● **EXERCISE GOAL**:
Transcribe exactly the lines below that begin at the line with "propagation des nouveaux variants" and stop after the line with "Rasse erstmals durch das National Stock", leaving out every picture.
START THE RECORDS
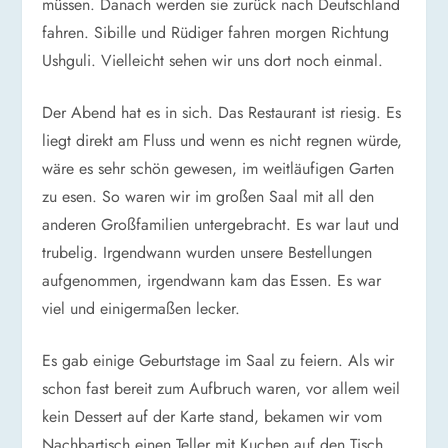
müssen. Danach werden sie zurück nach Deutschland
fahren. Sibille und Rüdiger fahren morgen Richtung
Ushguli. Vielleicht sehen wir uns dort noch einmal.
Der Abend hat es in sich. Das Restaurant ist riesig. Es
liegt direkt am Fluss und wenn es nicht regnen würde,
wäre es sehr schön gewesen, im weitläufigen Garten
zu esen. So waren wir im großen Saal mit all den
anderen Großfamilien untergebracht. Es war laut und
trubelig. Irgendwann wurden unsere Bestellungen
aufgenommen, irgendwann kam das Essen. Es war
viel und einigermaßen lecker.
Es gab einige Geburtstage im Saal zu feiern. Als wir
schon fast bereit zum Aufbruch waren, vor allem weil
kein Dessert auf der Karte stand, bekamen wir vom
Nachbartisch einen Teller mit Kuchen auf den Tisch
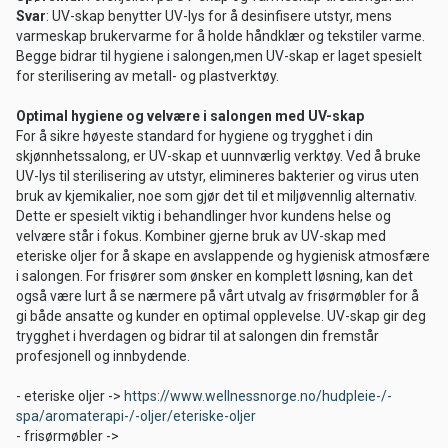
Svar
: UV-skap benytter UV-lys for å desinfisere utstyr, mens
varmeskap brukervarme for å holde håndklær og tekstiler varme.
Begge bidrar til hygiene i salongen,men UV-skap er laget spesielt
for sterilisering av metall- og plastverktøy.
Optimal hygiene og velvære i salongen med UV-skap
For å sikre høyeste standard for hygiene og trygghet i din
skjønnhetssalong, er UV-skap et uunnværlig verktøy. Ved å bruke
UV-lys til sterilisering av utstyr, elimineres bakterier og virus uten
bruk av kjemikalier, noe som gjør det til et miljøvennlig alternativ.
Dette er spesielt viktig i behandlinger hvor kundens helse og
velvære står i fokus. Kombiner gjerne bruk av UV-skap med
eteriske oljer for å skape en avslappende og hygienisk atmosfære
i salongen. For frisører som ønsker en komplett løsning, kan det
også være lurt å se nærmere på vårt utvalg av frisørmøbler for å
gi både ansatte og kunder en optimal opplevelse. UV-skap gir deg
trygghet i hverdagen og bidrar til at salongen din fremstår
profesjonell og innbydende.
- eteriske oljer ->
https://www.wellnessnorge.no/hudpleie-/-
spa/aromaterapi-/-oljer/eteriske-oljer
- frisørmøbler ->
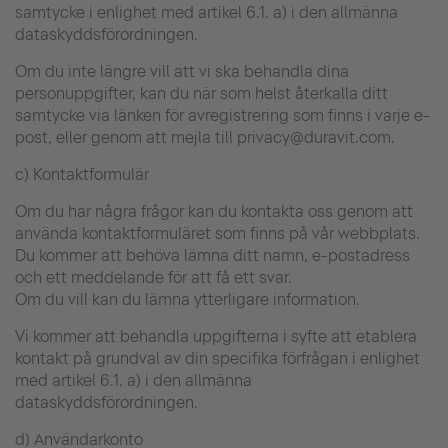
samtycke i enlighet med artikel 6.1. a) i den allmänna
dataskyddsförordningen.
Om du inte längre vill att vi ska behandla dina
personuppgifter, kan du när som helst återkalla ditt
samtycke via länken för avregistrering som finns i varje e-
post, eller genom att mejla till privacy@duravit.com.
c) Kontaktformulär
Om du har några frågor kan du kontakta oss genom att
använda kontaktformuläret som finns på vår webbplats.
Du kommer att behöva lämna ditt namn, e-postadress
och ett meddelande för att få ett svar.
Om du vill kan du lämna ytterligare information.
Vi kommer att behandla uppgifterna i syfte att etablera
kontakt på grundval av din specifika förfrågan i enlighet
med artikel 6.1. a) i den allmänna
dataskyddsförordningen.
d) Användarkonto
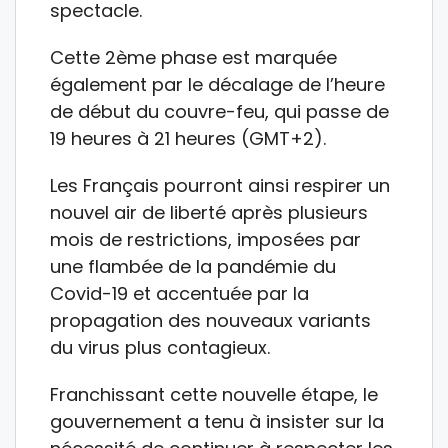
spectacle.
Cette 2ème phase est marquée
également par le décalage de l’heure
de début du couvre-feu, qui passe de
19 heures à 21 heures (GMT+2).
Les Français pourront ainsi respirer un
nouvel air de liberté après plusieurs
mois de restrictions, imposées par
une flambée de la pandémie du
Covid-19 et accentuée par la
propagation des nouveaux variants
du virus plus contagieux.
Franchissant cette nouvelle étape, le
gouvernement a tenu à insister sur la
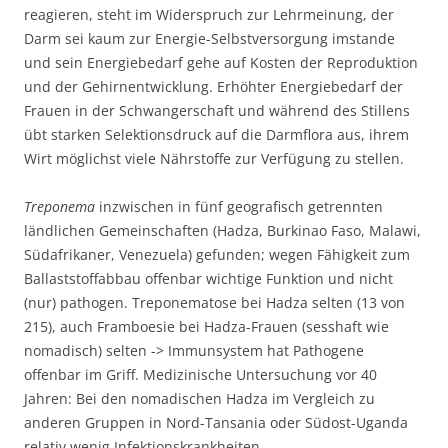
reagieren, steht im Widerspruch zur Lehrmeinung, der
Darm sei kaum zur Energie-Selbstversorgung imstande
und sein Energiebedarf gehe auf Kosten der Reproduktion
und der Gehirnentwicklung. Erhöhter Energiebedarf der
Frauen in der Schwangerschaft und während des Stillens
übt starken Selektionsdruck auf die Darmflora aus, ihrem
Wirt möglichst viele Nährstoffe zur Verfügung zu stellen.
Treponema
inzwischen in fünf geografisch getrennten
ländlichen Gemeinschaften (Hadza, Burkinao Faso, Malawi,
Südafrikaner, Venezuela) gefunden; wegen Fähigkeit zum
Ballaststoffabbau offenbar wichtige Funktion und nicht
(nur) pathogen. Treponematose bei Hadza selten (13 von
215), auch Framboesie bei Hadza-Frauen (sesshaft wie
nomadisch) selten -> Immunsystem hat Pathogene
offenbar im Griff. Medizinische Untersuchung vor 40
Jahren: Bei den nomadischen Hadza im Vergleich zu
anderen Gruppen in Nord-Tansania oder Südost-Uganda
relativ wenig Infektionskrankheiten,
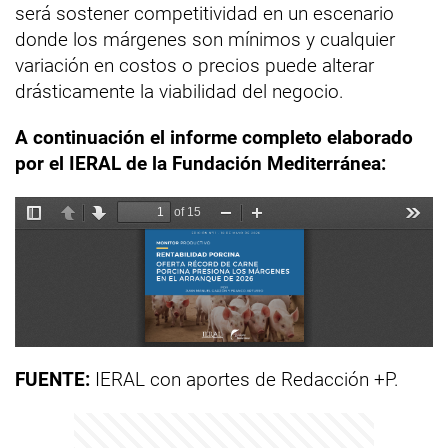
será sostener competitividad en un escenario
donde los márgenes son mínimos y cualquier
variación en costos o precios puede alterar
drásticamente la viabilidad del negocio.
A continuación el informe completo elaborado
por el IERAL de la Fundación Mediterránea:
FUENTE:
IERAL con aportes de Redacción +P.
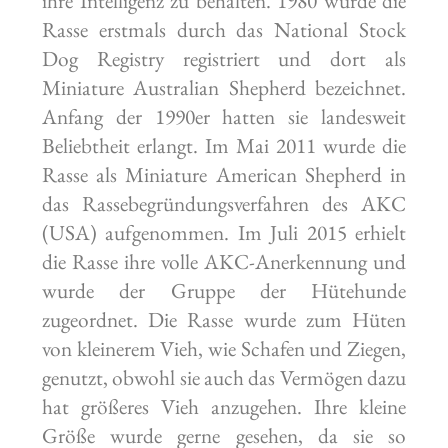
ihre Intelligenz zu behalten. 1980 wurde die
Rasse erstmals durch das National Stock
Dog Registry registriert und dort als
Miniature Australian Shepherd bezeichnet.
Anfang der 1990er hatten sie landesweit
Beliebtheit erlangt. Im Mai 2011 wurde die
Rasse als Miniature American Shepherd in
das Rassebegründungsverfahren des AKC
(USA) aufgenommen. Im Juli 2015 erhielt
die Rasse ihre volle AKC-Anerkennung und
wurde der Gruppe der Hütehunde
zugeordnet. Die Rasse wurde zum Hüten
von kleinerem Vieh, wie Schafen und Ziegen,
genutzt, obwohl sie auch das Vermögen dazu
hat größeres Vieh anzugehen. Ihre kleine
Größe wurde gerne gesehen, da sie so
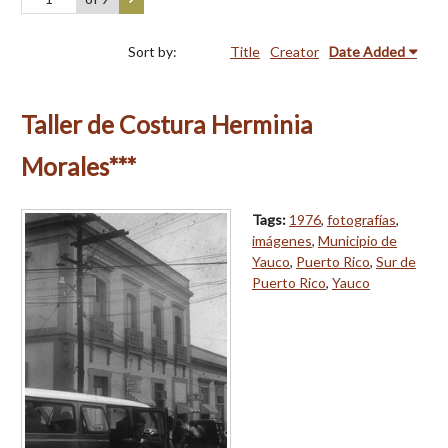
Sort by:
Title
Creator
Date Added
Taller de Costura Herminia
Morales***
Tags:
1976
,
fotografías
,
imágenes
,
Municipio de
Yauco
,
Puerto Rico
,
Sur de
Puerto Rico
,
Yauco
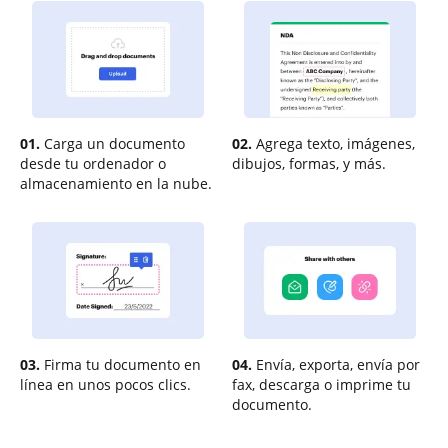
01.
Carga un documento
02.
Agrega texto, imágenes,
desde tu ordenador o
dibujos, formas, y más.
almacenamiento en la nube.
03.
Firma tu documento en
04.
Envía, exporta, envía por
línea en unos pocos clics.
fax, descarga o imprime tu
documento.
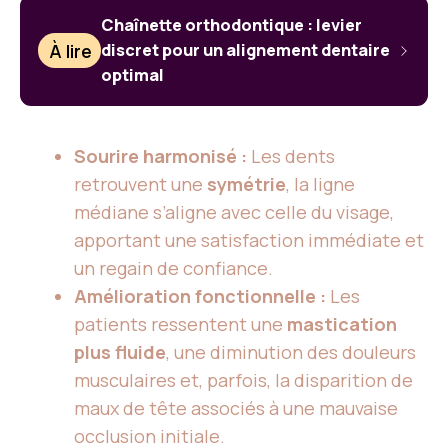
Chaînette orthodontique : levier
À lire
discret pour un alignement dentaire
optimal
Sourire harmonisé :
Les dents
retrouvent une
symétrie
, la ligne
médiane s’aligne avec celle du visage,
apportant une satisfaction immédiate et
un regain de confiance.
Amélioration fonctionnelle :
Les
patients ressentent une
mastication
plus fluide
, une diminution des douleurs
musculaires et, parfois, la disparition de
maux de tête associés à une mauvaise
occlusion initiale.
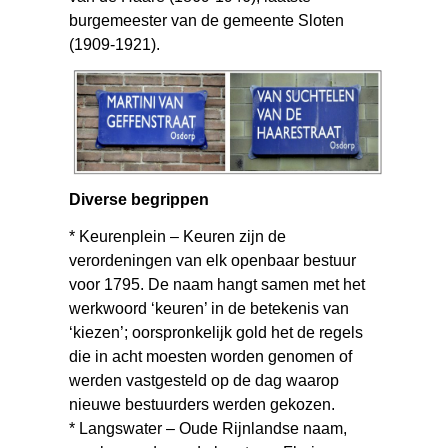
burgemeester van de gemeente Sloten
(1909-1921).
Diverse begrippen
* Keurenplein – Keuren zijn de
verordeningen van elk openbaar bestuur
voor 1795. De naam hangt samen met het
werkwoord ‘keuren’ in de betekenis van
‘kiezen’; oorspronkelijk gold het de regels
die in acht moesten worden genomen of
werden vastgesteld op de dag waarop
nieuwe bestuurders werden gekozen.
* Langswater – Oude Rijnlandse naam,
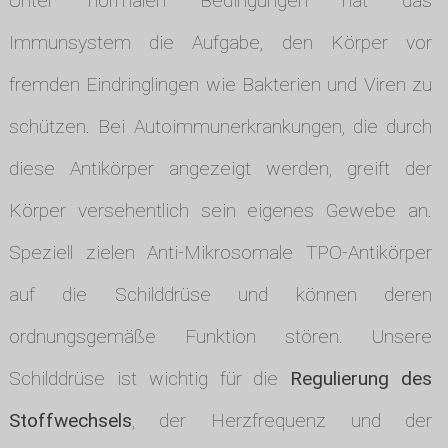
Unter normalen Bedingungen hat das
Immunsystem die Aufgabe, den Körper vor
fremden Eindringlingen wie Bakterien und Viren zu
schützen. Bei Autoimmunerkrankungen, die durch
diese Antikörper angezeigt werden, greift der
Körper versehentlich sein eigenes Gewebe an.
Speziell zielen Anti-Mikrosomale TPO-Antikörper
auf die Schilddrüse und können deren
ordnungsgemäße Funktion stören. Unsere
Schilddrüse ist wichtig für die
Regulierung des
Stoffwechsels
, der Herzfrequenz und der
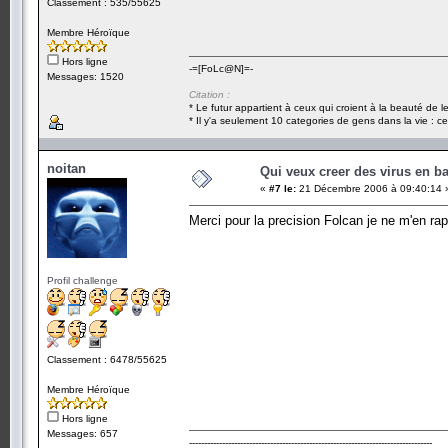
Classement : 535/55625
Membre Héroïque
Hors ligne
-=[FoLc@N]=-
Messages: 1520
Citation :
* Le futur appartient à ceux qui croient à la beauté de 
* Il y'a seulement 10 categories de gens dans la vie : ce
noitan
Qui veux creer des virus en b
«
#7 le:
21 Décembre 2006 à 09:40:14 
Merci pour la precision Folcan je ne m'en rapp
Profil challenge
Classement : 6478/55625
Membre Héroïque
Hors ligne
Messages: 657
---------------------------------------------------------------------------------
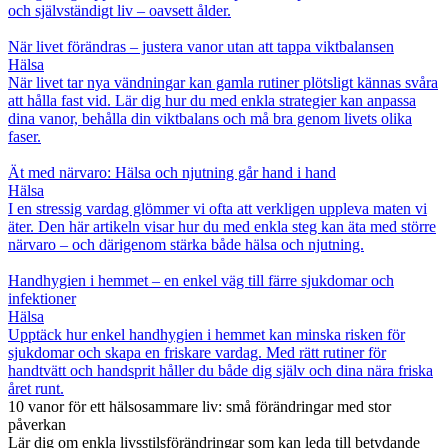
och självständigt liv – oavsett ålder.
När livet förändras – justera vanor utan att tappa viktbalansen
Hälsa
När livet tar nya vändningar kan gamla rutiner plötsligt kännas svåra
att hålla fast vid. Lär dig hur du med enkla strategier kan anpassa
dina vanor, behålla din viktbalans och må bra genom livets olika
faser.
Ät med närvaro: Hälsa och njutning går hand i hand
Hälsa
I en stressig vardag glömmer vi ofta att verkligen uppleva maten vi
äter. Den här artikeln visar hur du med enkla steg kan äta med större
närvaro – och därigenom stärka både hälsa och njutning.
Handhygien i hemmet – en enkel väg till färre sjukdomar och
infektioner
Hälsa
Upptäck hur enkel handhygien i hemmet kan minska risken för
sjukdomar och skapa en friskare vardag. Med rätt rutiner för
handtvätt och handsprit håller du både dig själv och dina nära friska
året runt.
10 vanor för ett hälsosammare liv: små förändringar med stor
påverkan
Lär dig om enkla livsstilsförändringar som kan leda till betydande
END THE RECORDS
● **EXERCISE ANSWER**:
propagation des nouveaux variants
du virus plus contagieux.
Franchissant cette nouvelle étape, le
gouvernement a tenu à insister sur la
reagieren, steht im Widerspruch zur Lehrmeinung, der
Darm sei kaum zur Energie-Selbstversorgung imstande
und sein Energiebedarf gehe auf Kosten der Reproduktion
und der Gehirnentwicklung. Erhöhter Energiebedarf der
Frauen in der Schwangerschaft und während des Stillens
übt starken Selektionsdruck auf die Darmflora aus, ihrem
Wirt möglichst viele Nährstoffe zur Verfügung zu stellen.
Treponema
inzwischen in fünf geografisch getrennten
ländlichen Gemeinschaften (Hadza, Burkinao Faso, Malawi,
Südafrikaner, Venezuela) gefunden; wegen Fähigkeit zum
Ballaststoffabbau offenbar wichtige Funktion und nicht
(nur) pathogen. Treponematose bei Hadza selten (13 von
215), auch Framboesie bei Hadza-Frauen (sesshaft wie
nomadisch) selten -> Immunsystem hat Pathogene
offenbar im Griff. Medizinische Untersuchung vor 40
Jahren: Bei den nomadischen Hadza im Vergleich zu
anderen Gruppen in Nord-Tansania oder Südost-Uganda
relativ wenig Infektionskrankheiten,
será sostener competitividad en un escenario
donde los márgenes son mínimos y cualquier
variación en costos o precios puede alterar
drásticamente la viabilidad del negocio.
A continuación el informe completo elaborado
por el IERAL de la Fundación Mediterránea:
FUENTE:
IERAL con aportes de Redacción +P.
ihre Intelligenz zu behalten. 1980 wurde die
Rasse erstmals durch das National Stock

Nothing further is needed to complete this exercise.